“Hey, you’re late. Morgan, isn’t it? The English guy? Chesney told me about you.”
Morgan stepped inside. The door closed noiselessly behind him. A bad start, but he’d have to make the best of it.
“I’m sorry. I always get Chesney coffee and sandwiches from a place round the corner.” He followed the other man through to the reception area. “Where is he?”
“The way I heard it, his gallbladder’s playing up again, so they rushed me over from South Street.”
“What do I call you?”
“Smith will do.” He sat behind the desk, took out a pack of Marlboros and lit one. “A busy night out there, but at least there are a couple of good movies on TV. So you’re from London, they tell me?”
“That’s right.”
“So what are you doing over here?”
“Oh, pastures new, you know how it is.”
“Lucky you got a green card.”
“Well, I’d been doing this kind of thing over there. It helped.”
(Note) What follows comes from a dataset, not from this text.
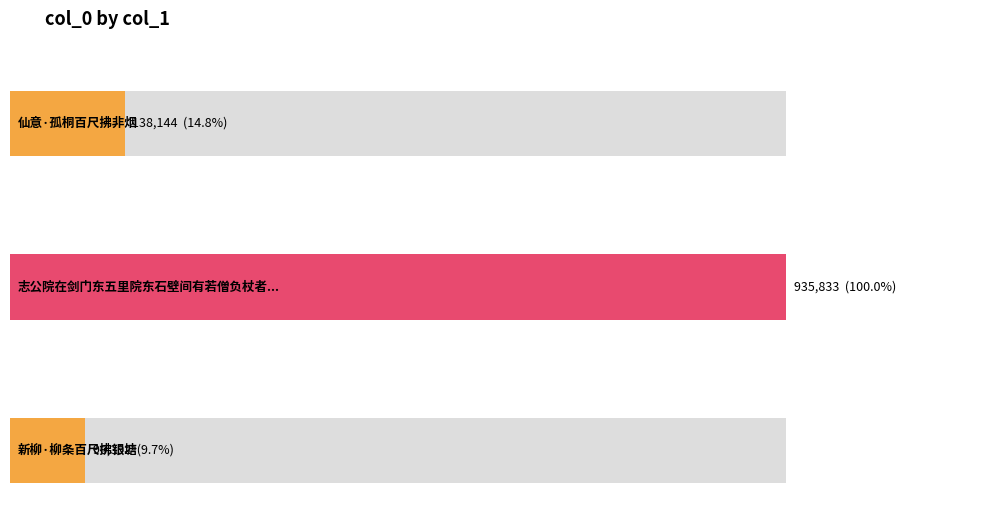

What position from the right is 志公院在剑门东五里院东石壁间有若僧负杖者杖端髣髴有刀尺拂子之状?

2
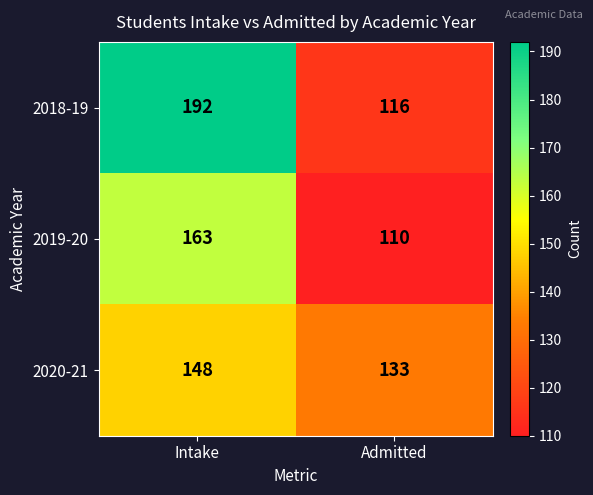

The value of 2020-21 at Intake is 148. True or false?

True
Smith nodded. “Anyway, let’s see what you’ve got in that bag.” Morgan’s stomach turned hollow and he hesitated. Smith reached for the bag. “I’m starving, and what with them rushing me over here at the last minute, I had no chance to get anything.”
Morgan hurriedly pulled the bag up, put it on the desk, opened it, produced coffee and sandwiches and passed them over.
“What about you?” Smith asked.
“I’ll have mine later. I’ll do the rounds first.”
“Suit yourself.” Smith started to unwrap a sandwich.
“I’ll get started, then. I’ll just drop my bag in the rest room.”
He moved to the other end of the foyer and did just that, then called to Smith, “See you later.”
“Take your time.” Smith switched on the television, and Morgan entered the elevator and pressed the buttons that took him down to the vault.
He checked it thoroughly, giving what he’d put in the coffee time to work, although the effect was almost instantaneous and good for five hours, or so they’d told him. He trawled the vault, hundreds of steel boxes behind bars, went back to the elevator and ascended to the fourth floor.